The Unknown Candidates

When I voted yesterday in the presidential primary, I knew that all of the GOP candidates' names would be on the ballot (including the ones who have "suspended" their campaigns), but for the Democrats, I thought there would be exactly two: Hillary Clinton and Bernie Sanders. But there were nine, including the withdrawn Martin O'Malley, and six other names I didn't recognize: Henry Hewes, Rocky De La Fuente, Keith Judd, Willie L. Wilson, John Wolfe Jr., and Jon Adams.

How did they get on the ballot? According to the Missouri Secretary Of State's website:
Candidates must provide a filing fee receipt of $1,000.00 paid to the state committee of candidate’s established political party or a statutorily qualifying petition signed by not less than 5,000 registered Missouri voters and a sworn statement that the candidate is unable to pay the filing fee. The receipt or the petition together with a sworn statement must be submitted with the written request to be included on the presidential preference primary.
In other words, you don't have to stand around the supermarket with a clipboard trying to convince people to sign a petition to let you run. You just have to come up with a thousand bucks, and you're on the ballot. I'm guessing that's how the six unknowns got on there, but I can't even speculate why.

It's wrong to look at these people as crazy, even though they had no chance in the long-term. After all, Jeb Bush wasted $150 million and he's not going to be his party's nominee. Neither are Marco Rubio, Ben Carson, Rand Paul, Mike Huckabee, Carly Fiorina, Rick Santorum, or Chris Christie. Yet, at some point, they all must have believed they were going to be our next commander-in-chief, and had advisers and friends who bought into the concept and encouraged them -- not to mention the people and PACs who wrote checks to support that impossible dream (Yahoo Finance's Rick Newman tallies the wasted money here).

Believe it or not, the unknowns actually did receive some votes. In this state, while Clinton won with 310,602 and Sanders received 309,071 votes, the third place finisher was Hewes, who a remarkable 648 people voted for. That's more than O'Malley, who despite dropping out, was still the choice of 440 Missourians.
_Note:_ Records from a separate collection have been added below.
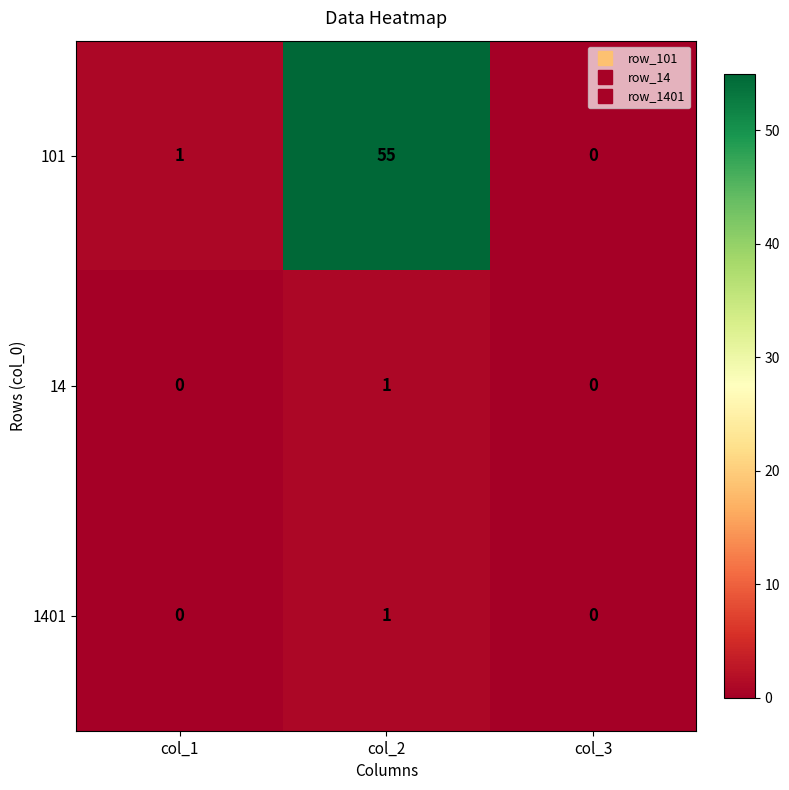

The 1401 series shows 0 at col_1. True or false?

True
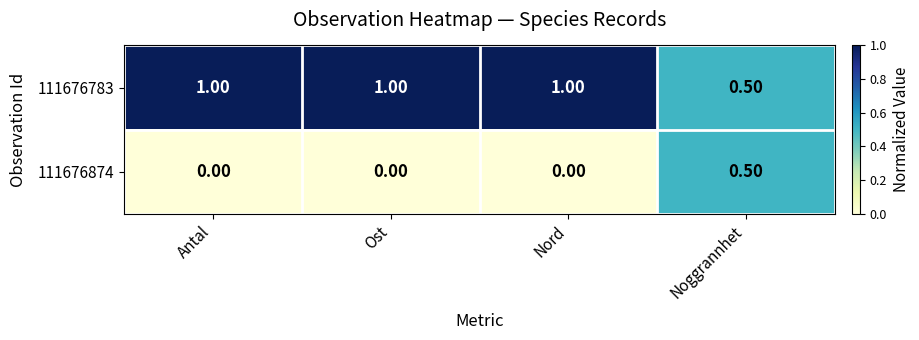

What is the sum of all 111676874 values?

0.5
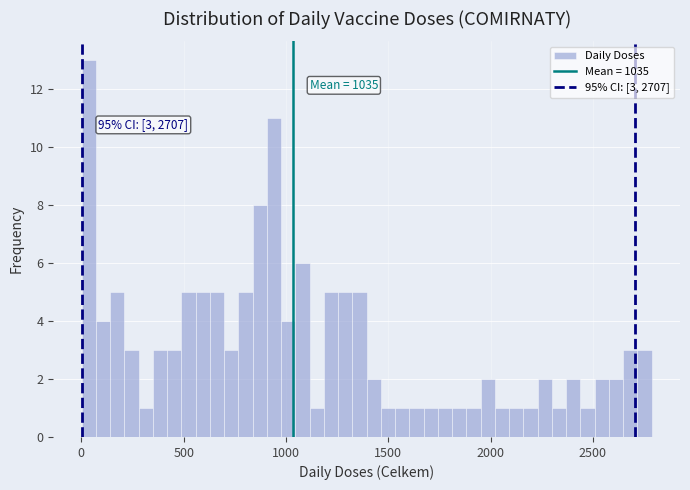

Read against the x-axis, roughly where is the centre of the tallest bar?

50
Technically, "uncommitted" was in third place, and I'll never understand that option even being on the ballot. If you don't know who to vote for, why are you taking the time to drive to the polling place, wait in line, take a ballot, and then make no choice? It's not like there were other offices and issues to vote for yesterday. All you had to do was choose which candidate you wanted to be the nominee of your party, and you essentially chose "none of the above." Why bother?

Besides Hewes, the other unknowns had totals of a few hundred each, including Jon Adams, who claims he's a third-cousin-many-times-removed from America's second president, and may have had another motive for running. It appears that Adams is using his presidential candidacy to try to get laid. On his website, on a tab labelled "First Lady," Adams writes:
I have not been lucky in love. And yet this presents an opportunity. If you are interested in joining the campaign as a possible future First Lady of the United States, and if you have a deep, abiding love of country as well as class, elegance and style, please email a short bio to: FLOTUS@adamsforpresident.com. This is not a reality television show. You can become First Lady of the United States. If all else fails, we can always hold a small election for First Lady in December 2016.
I wonder if Darva Conger is still single.